| What needs to be done |
Transcribe the records that follow exactly. Skip the pictures.

| Task input |
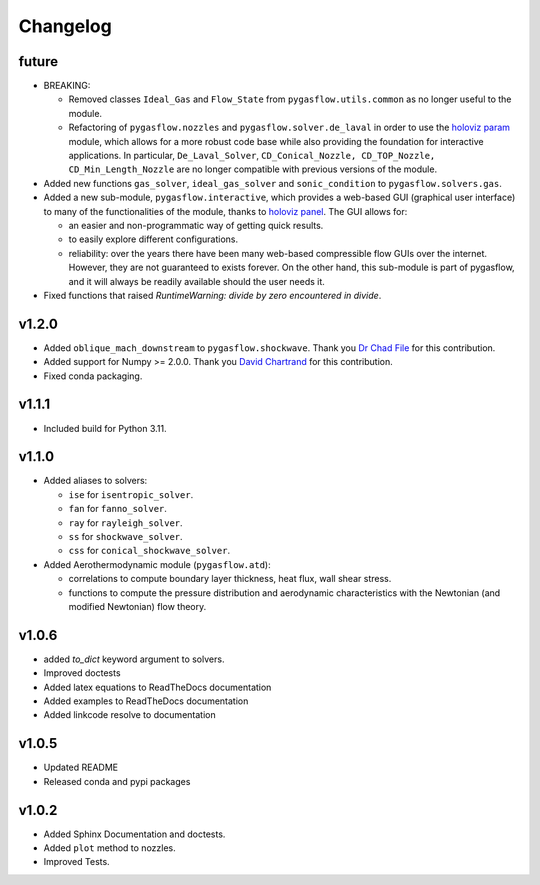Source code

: Changelog
---------

future
======

* BREAKING:

  * Removed classes ``Ideal_Gas`` and ``Flow_State`` from
    ``pygasflow.utils.common`` as no longer useful to the module.
  * Refactoring of ``pygasflow.nozzles`` and ``pygasflow.solver.de_laval``
    in order to use the `holoviz param <https://param.holoviz.org/>`_ module,
    which allows for a more robust code base while also providing the
    foundation for interactive applications. In particular, ``De_Laval_Solver``,
    ``CD_Conical_Nozzle, CD_TOP_Nozzle, CD_Min_Length_Nozzle`` are no longer
    compatible with previous versions of the module.

* Added new functions ``gas_solver``, ``ideal_gas_solver`` and ``sonic_condition``
  to ``pygasflow.solvers.gas``.

* Added a new sub-module, ``pygasflow.interactive``, which provides
  a web-based GUI (graphical user interface) to many of the functionalities
  of the module, thanks to `holoviz panel <https://panel.holoviz.org/>`_.
  The GUI allows for:

  * an easier and non-programmatic way of getting quick results.
  * to easily explore different configurations.
  * reliability: over the years there have been many web-based compressible
    flow GUIs over the internet. However, they are not guaranteed to exists
    forever. On the other hand, this sub-module is part of pygasflow, and it
    will always be readily available should the user needs it.

* Fixed functions that raised *RuntimeWarning: divide by zero encountered
  in divide*.


v1.2.0
======

* Added ``oblique_mach_downstream`` to ``pygasflow.shockwave``.
  Thank you `Dr Chad File <https://github.com/archeryguru2000>`_ for this
  contribution.

* Added support for Numpy >= 2.0.0.
  Thank you `David Chartrand <https://github.com/DavidChartrand>`_ for this
  contribution.

* Fixed conda packaging.


v1.1.1
======

* Included build for Python 3.11.


v1.1.0
======

* Added aliases to solvers:

  * ``ise`` for ``isentropic_solver``.
  * ``fan`` for ``fanno_solver``.
  * ``ray`` for ``rayleigh_solver``.
  * ``ss`` for ``shockwave_solver``.
  * ``css`` for ``conical_shockwave_solver``.

* Added Aerothermodynamic module (``pygasflow.atd``):

  * correlations to compute boundary layer thickness, heat flux, wall
    shear stress.
  * functions to compute the pressure distribution and aerodynamic
    characteristics with the Newtonian (and modified Newtonian)
    flow theory.


v1.0.6
======

* added `to_dict` keyword argument to solvers.
* Improved doctests
* Added latex equations to ReadTheDocs documentation
* Added examples to ReadTheDocs documentation
* Added linkcode resolve to documentation


v1.0.5
======

* Updated README
* Released conda and pypi packages


v1.0.2
======

* Added Sphinx Documentation and doctests.
* Added ``plot`` method to nozzles.
* Improved Tests.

| Solved exercise |
Source code

: Changelog
---------

future
======

* BREAKING:

  * Removed classes ``Ideal_Gas`` and ``Flow_State`` from
    ``pygasflow.utils.common`` as no longer useful to the module.
  * Refactoring of ``pygasflow.nozzles`` and ``pygasflow.solver.de_laval``
    in order to use the `holoviz param <https://param.holoviz.org/>`_ module,
    which allows for a more robust code base while also providing the
    foundation for interactive applications. In particular, ``De_Laval_Solver``,
    ``CD_Conical_Nozzle, CD_TOP_Nozzle, CD_Min_Length_Nozzle`` are no longer
    compatible with previous versions of the module.

* Added new functions ``gas_solver``, ``ideal_gas_solver`` and ``sonic_condition``
  to ``pygasflow.solvers.gas``.

* Added a new sub-module, ``pygasflow.interactive``, which provides
  a web-based GUI (graphical user interface) to many of the functionalities
  of the module, thanks to `holoviz panel <https://panel.holoviz.org/>`_.
  The GUI allows for:

  * an easier and non-programmatic way of getting quick results.
  * to easily explore different configurations.
  * reliability: over the years there have been many web-based compressible
    flow GUIs over the internet. However, they are not guaranteed to exists
    forever. On the other hand, this sub-module is part of pygasflow, and it
    will always be readily available should the user needs it.

* Fixed functions that raised *RuntimeWarning: divide by zero encountered
  in divide*.


v1.2.0
======

* Added ``oblique_mach_downstream`` to ``pygasflow.shockwave``.
  Thank you `Dr Chad File <https://github.com/archeryguru2000>`_ for this
  contribution.

* Added support for Numpy >= 2.0.0.
  Thank you `David Chartrand <https://github.com/DavidChartrand>`_ for this
  contribution.

* Fixed conda packaging.


v1.1.1
======

* Included build for Python 3.11.


v1.1.0
======

* Added aliases to solvers:

  * ``ise`` for ``isentropic_solver``.
  * ``fan`` for ``fanno_solver``.
  * ``ray`` for ``rayleigh_solver``.
  * ``ss`` for ``shockwave_solver``.
  * ``css`` for ``conical_shockwave_solver``.

* Added Aerothermodynamic module (``pygasflow.atd``):

  * correlations to compute boundary layer thickness, heat flux, wall
    shear stress.
  * functions to compute the pressure distribution and aerodynamic
    characteristics with the Newtonian (and modified Newtonian)
    flow theory.


v1.0.6
======

* added `to_dict` keyword argument to solvers.
* Improved doctests
* Added latex equations to ReadTheDocs documentation
* Added examples to ReadTheDocs documentation
* Added linkcode resolve to documentation


v1.0.5
======

* Updated README
* Released conda and pypi packages


v1.0.2
======

* Added Sphinx Documentation and doctests.
* Added ``plot`` method to nozzles.
* Improved Tests.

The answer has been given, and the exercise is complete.